*Work instructions*
• a. Answer the following from the patent text on liquid crystal display MURA:
(i) From what angles are the panel images photographed in the classification process described under the technical field?
(ii) What kinds of imperfection does the patent text say the term MURA refers to?
(iii) How is the module inspection at the final stage for the liquid crystal display panel mainly performed?
• b. Proceed with the patent text on liquid crystal display MURA, continuing on from its final sentence.
══ Text extract ══
2. A classification processing device for classifying the MURA on a liquid crystal display panel, characterized in that the device comprises: input means for photographing said liquid crystal display panel from different angles of visibility, and inputting a photographed image; image processing means for taking in said photographed image and detecting a MURA area, using at least one of a texture analysis process and a spatial differential filter process; MURA area logical operation processing means for performing an image logical operation process between a group of images with MURA area to detect the MURA area; MURA upper-level classification processing means for classifying the shape of said MURA detected area by combining the parameters representing the shape of area and the brightness; and MURA lower-level classification processing means for classifying the MURA on the liquid crystal display panel by combining a classification for each MURA detected area acquired by said MURA upper-level classification processing means and the parameters representing the MURA distribution state, detected angle of visibility and position, and each means is implemented as electronic hardware.

3. A computer readable program for enabling a computer to perform a classification processing for classifying the MURA on a liquid crystal display panel, and said program comprises: an image processing procedure of photographing said liquid crystal display panel from different angles of visibility, and detecting a MURA area for a group of images taken by said photographing, using of image processing techniques; a MURA area logical operation processing procedure of performing an image logical operation process between the group of images with MURA area to detect a MURA detected area; a MURA upper-level classification processing procedure of classifying the shape of the MURA detected area by combining the parameters representing the shape of area and the brightness; and a MURA lower-level classification processing procedure of classifying the MURA on the liquid crystal display panel by combining a classification for each MURA detected area acquired through said MURA upper-level classification processing procedure and the parameters representing the MURA distribution state, detected angle of visibility and position.

Description:

TECHNICAL FIELD

The present invention relates to a classification process of panel MURA in a module inspection for a liquid crystal display panel, and more particularly to a MURA classification process making use of plural panel photograph images that are photographed from different angles of visibility.

BACKGROUND ART

Automated MURA inspection for the liquid crystal display panel has been attempted in various parts of the industry. In this case, it is common practice that one sheet of image photographed from the front face of panel, namely, one sheet of image that may possibly have MURA is processed through the image processing techniques to detect any MURA present on the image. In this specification, the term imperfection that can be represented by blemish, blotch or unevenness is referred to as MURA, a transliterated Japanese word.

Also, to optimize the detection conditions of MURA, various kinds of parameters for detection had various thresholds different a little from each other to detect the area where MURA exists (hereinafter referred to as a MURA area). The problem with this method is a complicate process for detecting the MURA because there are various kinds of parameter settings and the fine setting of threshold values must be performed. Also, if the kind of product is changed, excess operations for changing the housekeeping may be needed. Therefore, the module inspection at final stage for the liquid crystal display panel is mainly performed in sensory evaluation through the eyes.
═══
══ Extracted data ══
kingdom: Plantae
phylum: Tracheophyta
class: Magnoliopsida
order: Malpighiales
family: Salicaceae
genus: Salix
═══
══ Extracted data ══
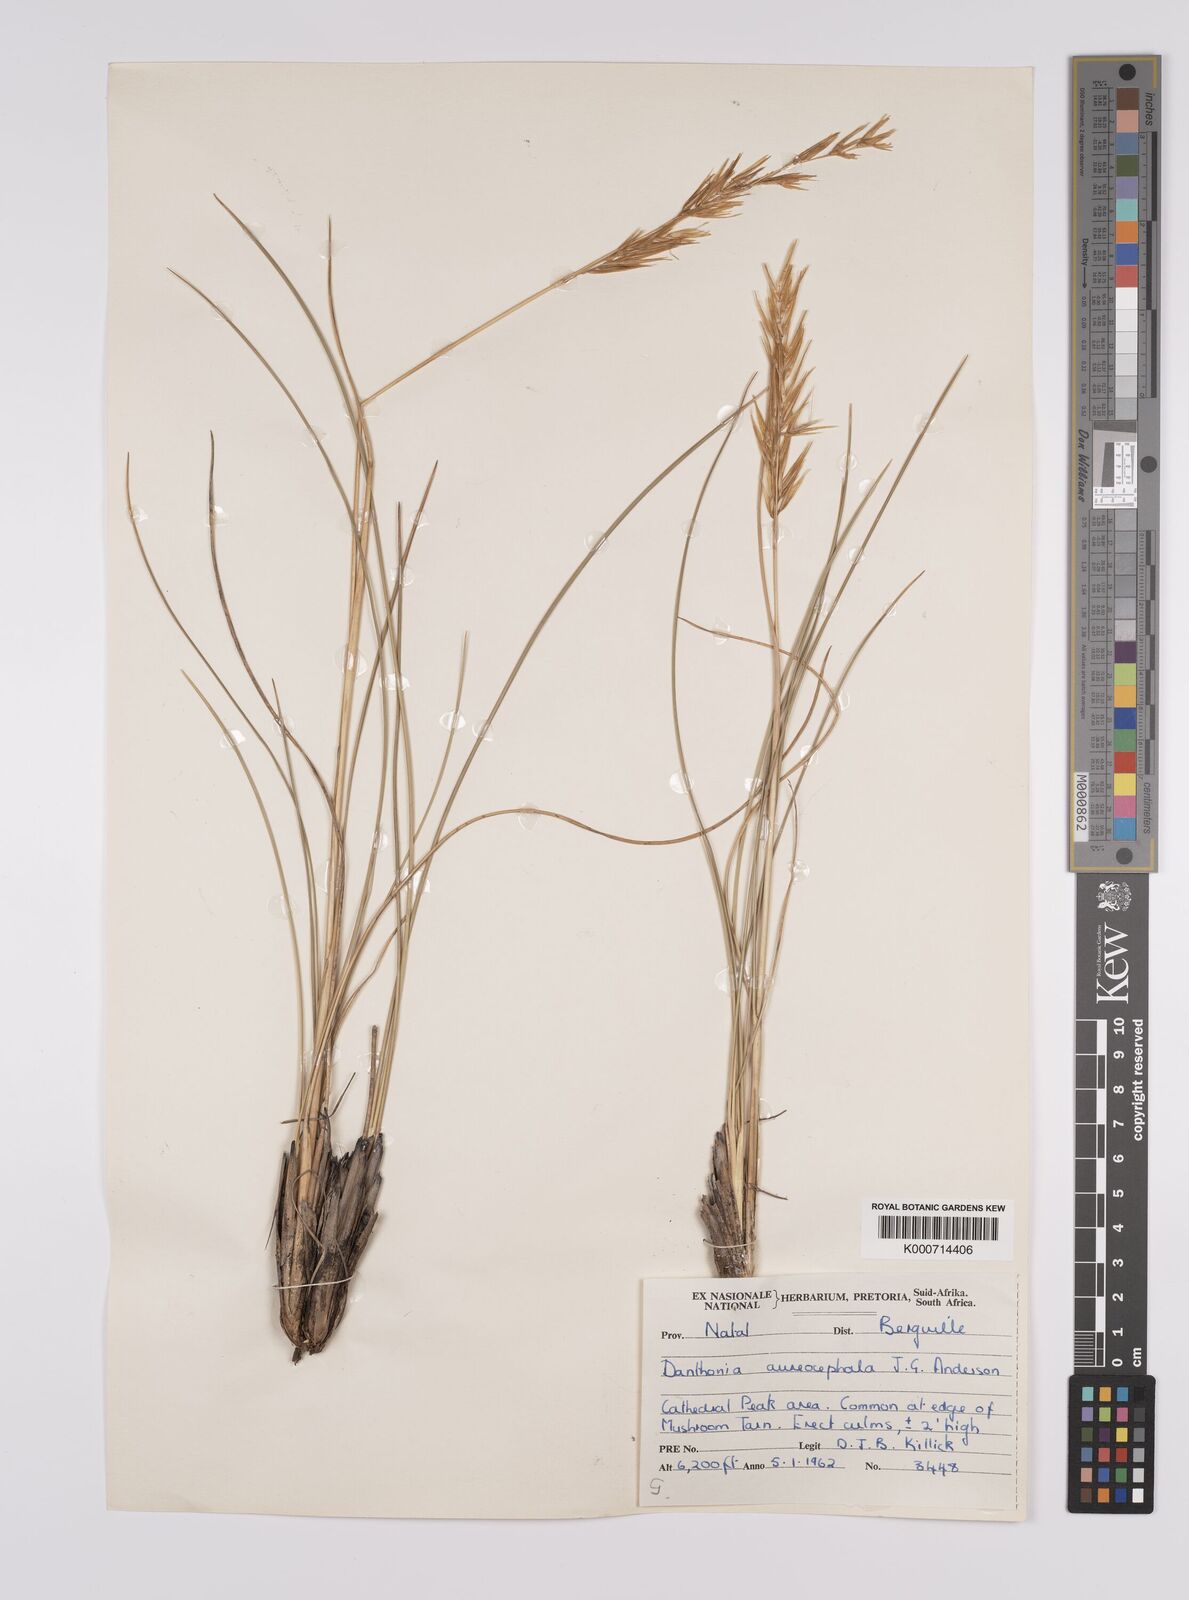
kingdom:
═══
══ Extracted data ══
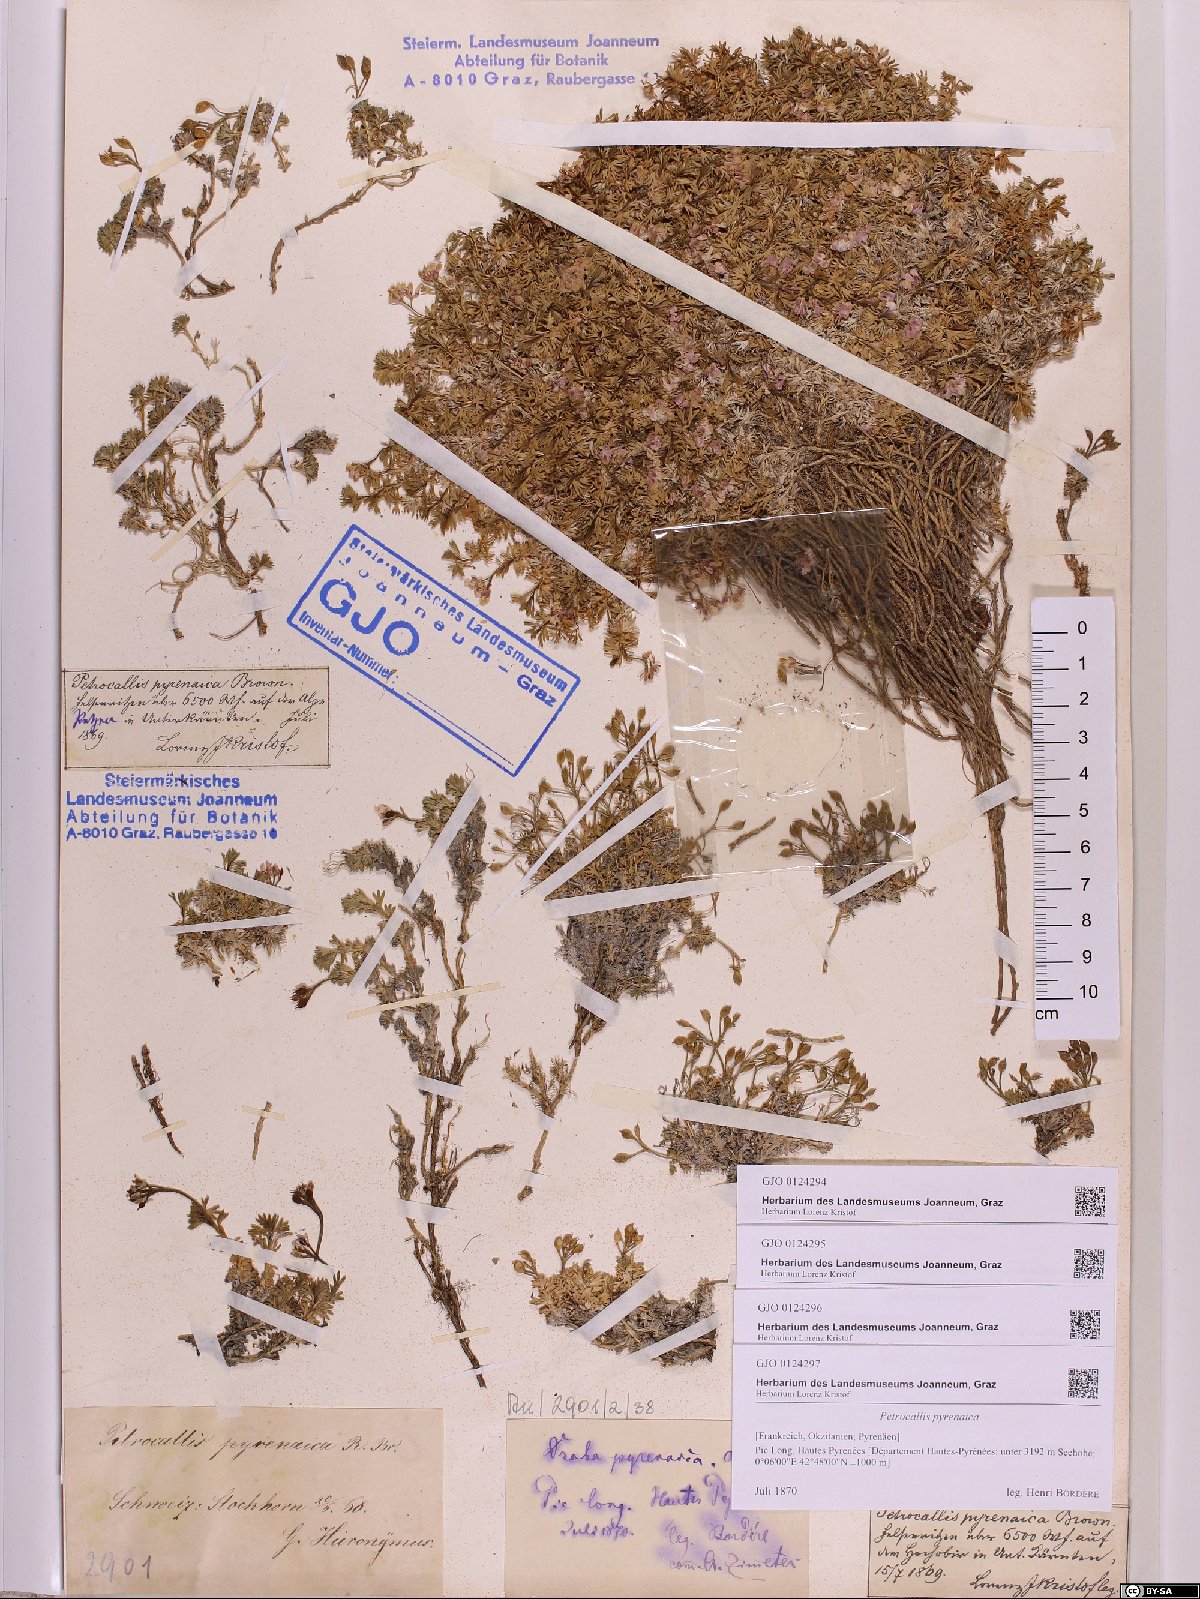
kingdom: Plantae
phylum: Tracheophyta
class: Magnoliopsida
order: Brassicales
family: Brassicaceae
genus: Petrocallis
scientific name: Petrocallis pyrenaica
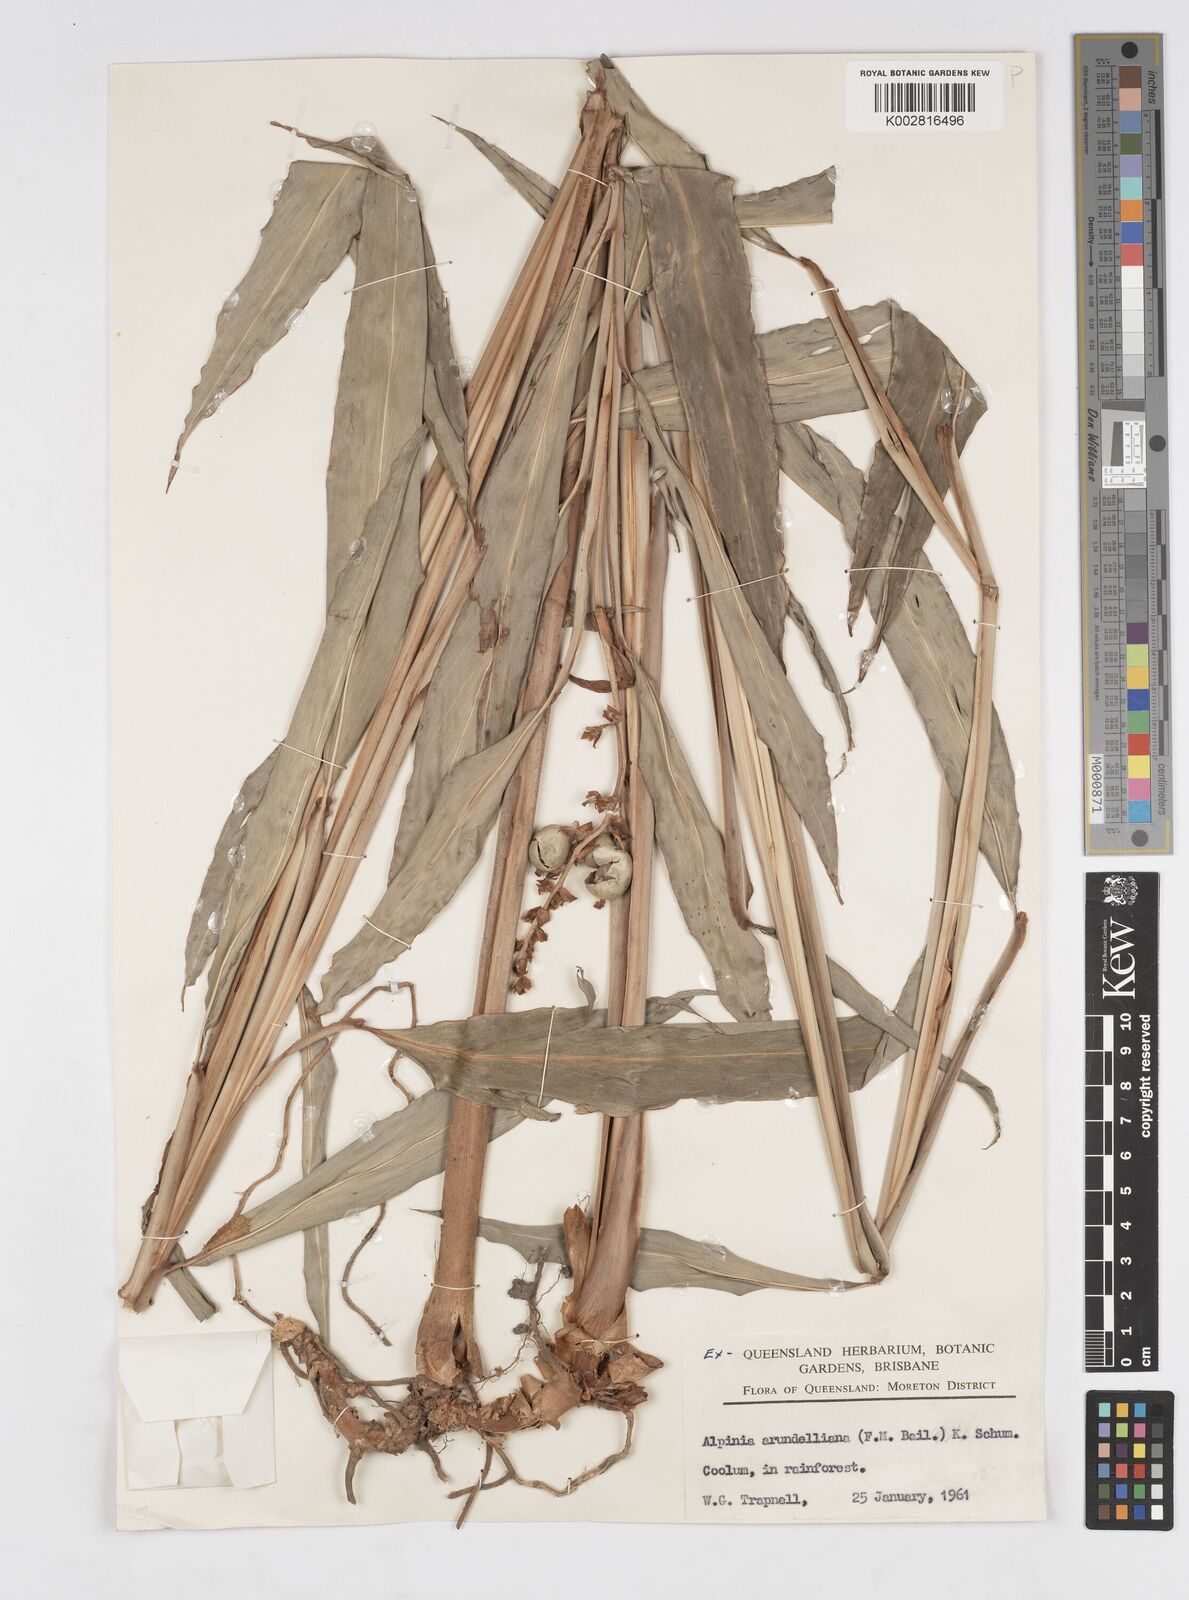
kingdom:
═══
*Task results*
• a.
(i) From different angles of visibility.
(ii) Imperfection that can be represented by blemish, blotch or unevenness.
(iii) Mainly in sensory evaluation through the eyes.

• b.
The conventional MURA inspection algorithms for the liquid crystal display panel involved, for example, calculating the sizes of MURA area and its peripheral area and the geometrical dimensions of MURA area through the arithmetical operation (Japanese Patent Laid-Open No. 10-96681), detecting defective pixels on the display panel by removing the interference fringe and the brightness MURA of the display panel, employing the difference information acquired from difference adding means (Japanese Patent Laid-Open No. 11-119684), and making two hierarchical inspections (macro inspection and micro inspection) (Japanese Patent Laid-Open No. 10-10007).

These conventional techniques involved detecting the MURA area from the image acquired in one direction. However, for the MURA dependent on the panel structure such as the angle of visibility (hereinafter referred to as a structural panel MURA), such as a gap MURA, in which the MURA area is complicate or difficult to discriminate from the front image but the brightness value is clearly changed by inclining the panel, it is theoritically difficult to detect and classify the panel MURA correctly using only one sheet of image.

DISCLOSURE OF THE INVENTION

In this invention, detection of panel MURA is made by detecting a structural panel MURA without setting up the complicate parameters by employing not a single image in one direction, but a group of images photographed from different angles of visibility, whereby the panel MURA is efficiently classified according to the kind of defect caused by the structure.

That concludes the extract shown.